## YOUR INSTRUCTIONS:
Check every line of the material below for the string "linecap", and return the ones that have it.
Content starts
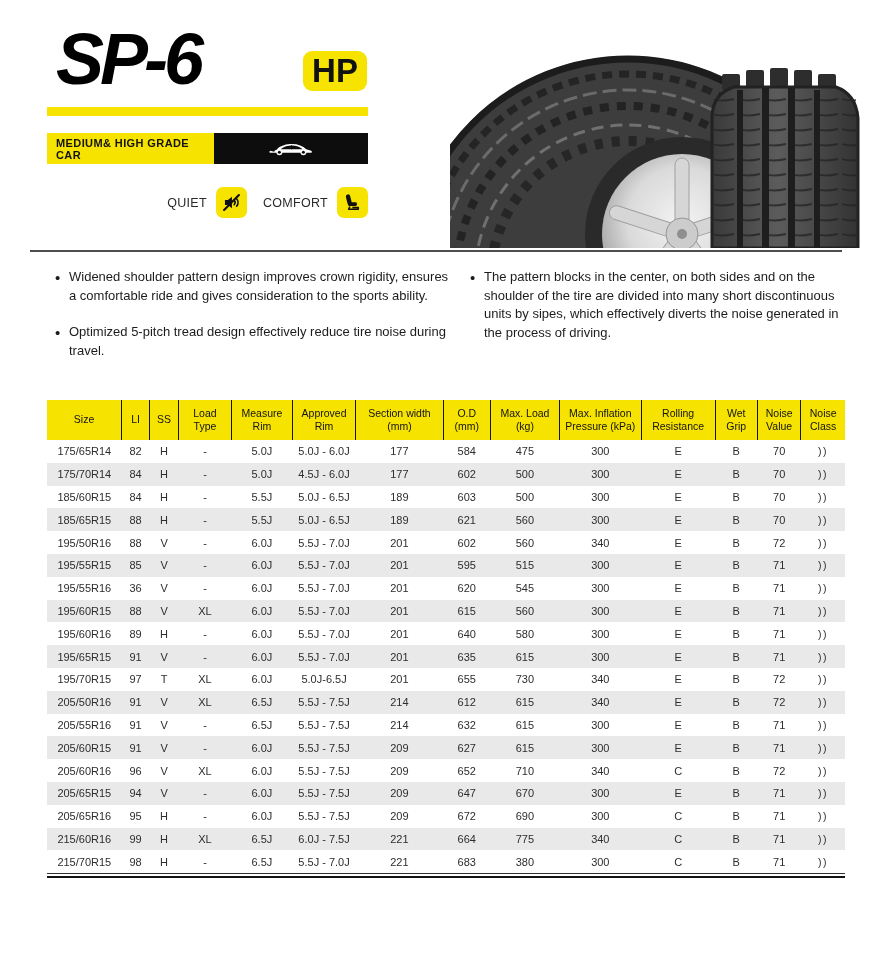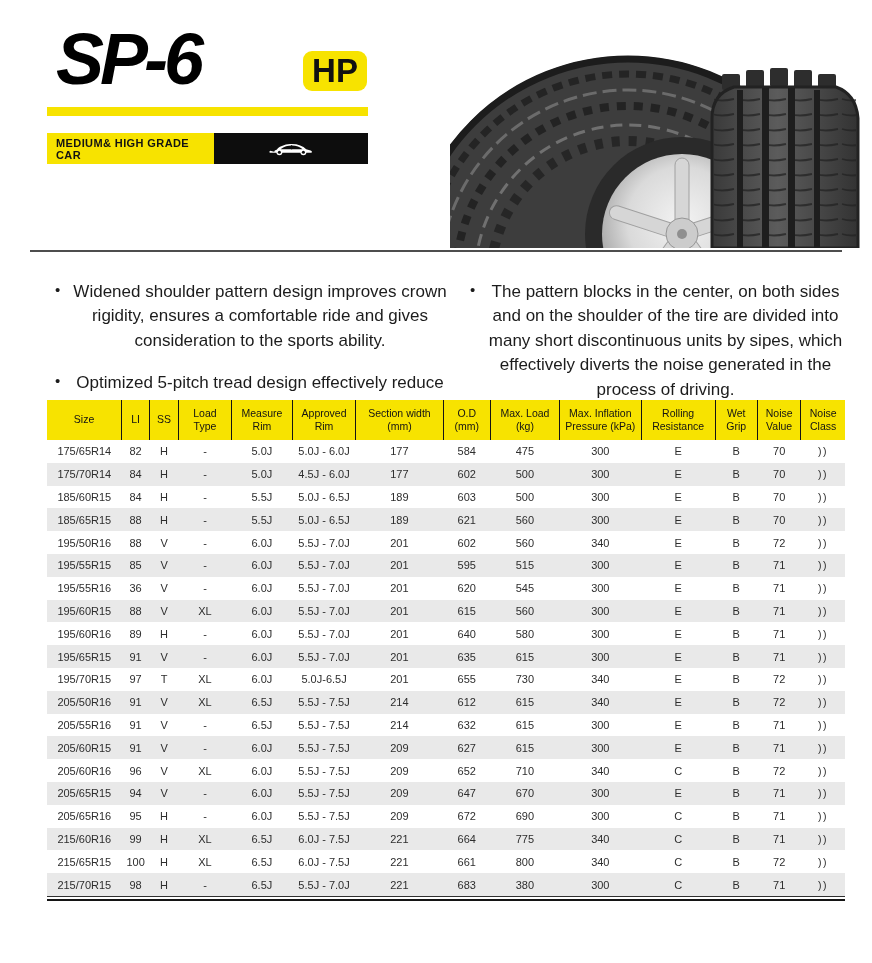--- a/index.html
+++ b/index.html
@@ -97,6 +97,25 @@
     </div>
   </div>
 
+  <div class="features">
+    <span class="feature-label">QUIET</span>
+    <span class="feature-icon">
+      <svg viewBox="0 0 24 24" width="21" height="21">
+        <path d="M4.5 9.2 h3.4 l4.6 -3.8 v13.2 l-4.6 -3.8 h-3.4 z" fill="#111"></path>
+        <path d="M15 9.5 q2.4 2.5 0 5" stroke="#111" stroke-width="1.8" fill="none" stroke-linecap="round"></path>
+        <path d="M17.8 7.8 q3.6 4.2 0 8.4" stroke="#111" stroke-width="1.8" fill="none" stroke-linecap="round"></path>
+        <line x1="3.5" y1="20.5" x2="20.5" y2="3.5" stroke="#111" stroke-width="2.4" stroke-linecap="round"></line>
+      </svg>
+    </span>
+    <span class="feature-label">COMFORT</span>
+    <span class="feature-icon">
+      <svg viewBox="0 0 24 24" width="21" height="21">
+        <rect x="5.2" y="2.6" width="5" height="11.5" rx="2.4" transform="rotate(-14 7.7 8.4)" fill="#111"></rect>
+        <path d="M8.4 11.8 h7 q1.6 0 1.6 1.5 v1.2 q0 1.5 -1.6 1.5 h-6.8 q-1.5 0 -1.8 -1.5 l-0.2 -1.2 q-0.2 -1.5 1.8 -1.5 z" fill="#111"></path>
+        <path d="M9 16.6 l-1.4 3.2 h11 v-2.1 h-6.8" fill="none" stroke="#111" stroke-width="1.8" stroke-linejoin="round"></path>
+      </svg>
+    </span>
+  </div>
 
   <div class="tire-photo">
     <svg viewBox="0 0 410 232" width="410" height="232">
Content ends
## ANSWER BOX:
+        <path d="M15 9.5 q2.4 2.5 0 5" stroke="#111" stroke-width="1.8" fill="none" stroke-linecap="round"></path>
+        <path d="M17.8 7.8 q3.6 4.2 0 8.4" stroke="#111" stroke-width="1.8" fill="none" stroke-linecap="round"></path>
+        <line x1="3.5" y1="20.5" x2="20.5" y2="3.5" stroke="#111" stroke-width="2.4" stroke-linecap="round"></line>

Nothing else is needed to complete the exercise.